> PROVIDED TEXT
Rocco Quinn

Personal information
- Date of birth: 7 September 1986 (age 39)
- Place of birth: Glasgow, Scotland
- Position: Attacking midfielder

Youth career
- 2002–2004: Celtic

Senior career*
- Years: Team / Apps / (Gls)
- 2004–2009: Celtic / 0 / (0)
- 2007: → Kilmarnock (loan) / 6 / (0)
- 2007–2008: → St Johnstone (loan) / 21 / (4)
- 2008–2009: → Livingston (loan) / 15 / (1)
- 2009: Hamilton Academical / 2 / (0)
- 2009–2011: Queen of the South / 49 / (6)
- 2011–2016: Ross County / 111 / (11)
- 2016–2017: St Mirren / 27 / (1)
- Total:  / 231 / (23)

International career
- 2006–2008: Scotland U21 / 9 / (1)

= Rocco Quinn =

Scottish footballer (born 1986)

Rocco Quinn (born 7 September 1986) is a Scottish retired professional footballer who played as a midfielder. Quinn played for Celtic, Hamilton Academical, Queen of the South, Ross County and St Mirren, as well as Kilmarnock, St Johnstone and Livingston on loan.

==Club career==
Born in Glasgow, Scotland, Quinn began his career with Celtic and progressed through the club's youth system. He then appeared as an unused substitute on two occasions during the 2004–05 season. Quinn then signed a contract with Celtic, keeping him until 2008.

In Celtic's pre–season tour of 2006, Quinn scored in a friendly match, in a 1–1 draw against New England Revolution. However, he did not make a competitive first team appearance for Celtic with all of his first-team experience at this stage coming in three loan spells at other clubs.

=== Loan Spells from Celtic ===
On 19 January 2007, Quinn spent the second half of the 2006–07 season on loan to Kilmarnock. He made his debut for the club the next day against Dundee United and started the match and played 81 minutes before being substituted, in a 1–0 win. Quinn then made a number of starts for Kilmarnock before losing his place as the season progressed. At the end of the 2006–07 season, he made seven appearances in all competitions.

> DATA RECORDS

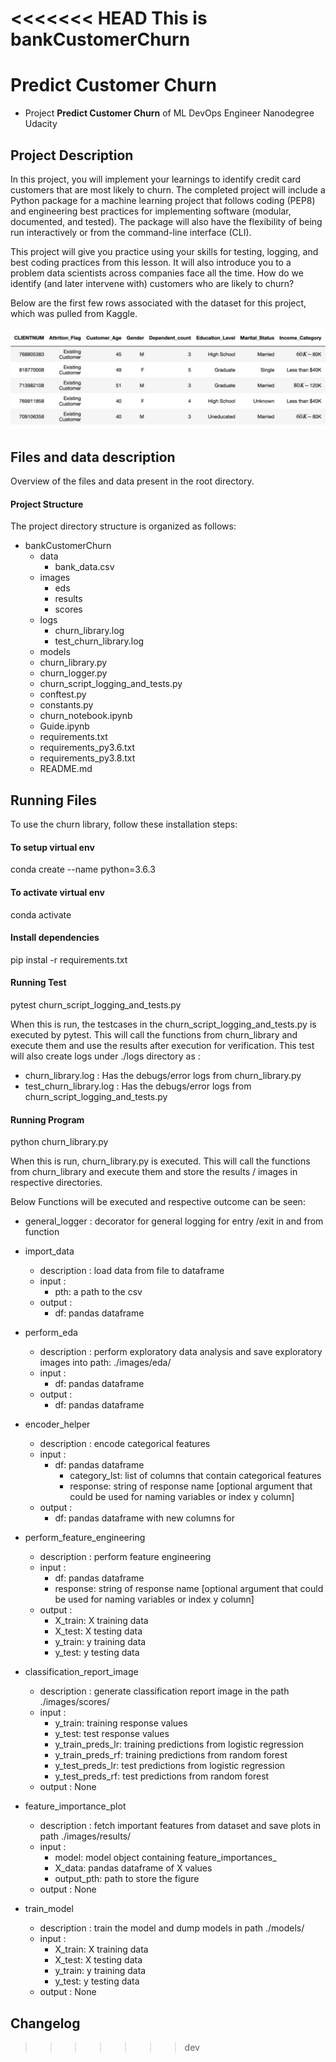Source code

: <<<<<<< HEAD
This is **bankCustomerChurn**
=======
# Predict Customer Churn

- Project **Predict Customer Churn** of ML DevOps Engineer Nanodegree Udacity

## Project Description
In this project, you will implement your learnings to identify credit card customers that are most likely to churn. The completed project will include a Python package for a machine learning project that follows coding (PEP8) and engineering best practices for implementing software (modular, documented, and tested). The package will also have the flexibility of being run interactively or from the command-line interface (CLI).

This project will give you practice using your skills for testing, logging, and best coding practices from this lesson. It will also introduce you to a problem data scientists across companies face all the time. How do we identify (and later intervene with) customers who are likely to churn?

Below are the first few rows associated with the dataset for this project, which was pulled from Kaggle.

![Alt text](image.png)


## Files and data description
Overview of the files and data present in the root directory. 

#### Project Structure
The project directory structure is organized as follows:

- bankCustomerChurn
  - data
    - bank_data.csv
  - images
    - eds
    - results
    - scores
  - logs
    - churn_library.log
    - test_churn_library.log
  - models
  - churn_library.py
  - churn_logger.py
  - churn_script_logging_and_tests.py
  - conftest.py
  - constants.py
  - churn_notebook.ipynb
  - Guide.ipynb
  - requirements.txt
  - requirements_py3.6.txt
  - requirements_py3.8.txt
  - README.md


## Running Files

To use the churn library, follow these installation steps:

#### To setup virtual env
conda create --name <your env name> python=3.6.3

#### To activate virtual env
conda activate <your env name>

#### Install dependencies
pip instal -r requirements.txt


#### Running Test
pytest churn_script_logging_and_tests.py

When this is run, the testcases in the churn_script_logging_and_tests.py is executed by pytest. This will call the functions from churn_library and execute them and use the results after execution for verification.
This test will also create logs under ./logs directory as :
  - churn_library.log : Has the debugs/error logs from churn_library.py
  - test_churn_library.log  : Has the debugs/error logs from churn_script_logging_and_tests.py


#### Running Program
python churn_library.py

When this is run, churn_library.py is executed. This will call the functions from churn_library and execute them and store the results / images in respective directories.

Below Functions will be executed and respective outcome can  be seen:
 - general_logger : decorator for general logging for entry /exit in and from function
  
 - import_data
    - description : load data from file to dataframe
    - input :
        - pth: a path to the csv
    - output :
        - df: pandas dataframe
  

 - perform_eda
    - description : perform exploratory data analysis and save exploratory images into path: ./images/eda/
    - input : 
        - df: pandas dataframe
    - output : 
        - df: pandas dataframe


 - encoder_helper
    - description : encode categorical features
    - input :
        - df: pandas dataframe
            - category_lst: list of columns that contain categorical features
            - response: string of response name [optional argument that could be used for naming variables or index y column]
    - output :
        - df: pandas dataframe with new columns for


 - perform_feature_engineering
    - description : perform feature engineering
    - input :
        - df: pandas dataframe
        - response: string of response name [optional argument that could be used for naming variables or index y column]
    - output :
        - X_train: X training data
        - X_test: X testing data
        - y_train: y training data
        - y_test: y testing data


 - classification_report_image
    - description : generate classification report image in the path ./images/scores/
    - input :
        - y_train: training response values
        - y_test:  test response values
        - y_train_preds_lr: training predictions from logistic regression
        - y_train_preds_rf: training predictions from random forest
        - y_test_preds_lr: test predictions from logistic regression
        - y_test_preds_rf: test predictions from random forest
    - output : None


 - feature_importance_plot
    - description : fetch important features from dataset and save plots in path ./images/results/
    - input :
        - model: model object containing feature_importances_
        - X_data: pandas dataframe of X values
        - output_pth: path to store the figure
    - output : None


 - train_model
    - description : train the model and dump models in path ./models/
    - input :
        - X_train: X training data
        - X_test: X testing data
        - y_train: y training data
        - y_test: y testing data
    - output : None


## Changelog



>>>>>>> dev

> EXPLORE THE MATERIAL
1) Rewrite the part of the Rocco Quinn article starting at "International career" and ending at "him until 2008.", changing "youth system" to "academy".
2) Gather every line of the records that contains the word "used".

> LIST OF ANSWERS
1)
International career
- 2006–2008: Scotland U21 / 9 / (1)

= Rocco Quinn =

Scottish footballer (born 1986)

Rocco Quinn (born 7 September 1986) is a Scottish retired professional footballer who played as a midfielder. Quinn played for Celtic, Hamilton Academical, Queen of the South, Ross County and St Mirren, as well as Kilmarnock, St Johnstone and Livingston on loan.

==Club career==
Born in Glasgow, Scotland, Quinn began his career with Celtic and progressed through the club's academy. He then appeared as an unused substitute on two occasions during the 2004–05 season. Quinn then signed a contract with Celtic, keeping him until 2008.

2)
            - response: string of response name [optional argument that could be used for naming variables or index y column]
        - response: string of response name [optional argument that could be used for naming variables or index y column]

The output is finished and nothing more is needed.